When this portrait had first come to him, he had looked upon it as a magical window on his past; maybe even a small glimpse of that heaven his adoptive father had so believed in. What it now showed looked more like the deepest pits of Hell—cold, bleak, despairing. Hellboy stood completely frozen in that moment of sight, unable to move or speak.

“Ah, I was afraid of that,” Hellboy heard Malachy say, as he finally managed to drag his gaze away from that horrifying darkness. He turned toward the being that now appeared to be the only spot of brightness in his room. There was moment of silence before Malachy asked an unexpected question.

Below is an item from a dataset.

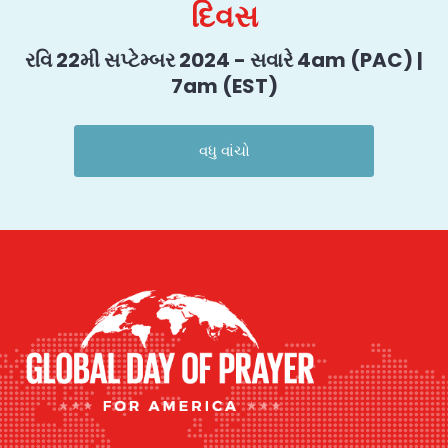
દિવસ
રવિ 22મી સપ્ટેમ્બર 2024 - સવારે 4am (PAC) |
7am (EST)
વધુ વાંચો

“Do you remember your fifth birthday when Trevor Broom offered everything he had to protect you; or the nurse who was almost as a mother to you; or the first time you saw Abe Sapien; or the time you first made love to Kate Corrigan; or the day you married Elizabeth Sherman? Do you really and truly remember them, or do you merely remember that these things happened?”

“Of course, I remember them,” Hellboy instinctively started to say. He broke off, gasping in dismay, “God, this is just so weird,” he moved closer to Malachy, “What’s happening to me?”

Malachy shook his head. “Hellboy, you have been attempting to protect yourself from the grief of losing those you love by suppressing your memories of them and by refusing to ever love again. Remember this, love is from Heaven. You can continue this process to its logical conclusion and lose that immortal soul the man who raised you was so convinced you had. That will be the only outcome of the path you are on now, for it is only in Hell that you can truly hide from the power of love.”

Hellboy sighed, as he looked at the darkness his once cherished portrait had become. “I know exactly what I want, but I’m not sure I have the strength to do it.”

Malachy walked up behind Hellboy. “First, you will have to regain your past. And, for you, the only way to regain it is to relive it.”

Hellboy turned toward him, “My whole past? That’s a hell of a lot of reliving to do.”

Malachy smiled, “No, probably not your whole past; but only you, deep down inside, know which events of your life are the most important. I am aware you have deep regrets for things that you wish you had done differently. You will have a chance to rectify one and only one of these. Choose well; this choice will not be permitted to change what happened, but it will change you and the others around you. It will be quite interesting to see if this change will be for the better or for the worse.”

Hellboy grunted, “Can’t think of anything that is worse than what I have now. What do I need to do?”

Malachy made an arcane gesture and the portrait grew to enormous proportions. It now looked like a huge doorway onto a dark and uncertain vista. “Just step through and see where it leads you.”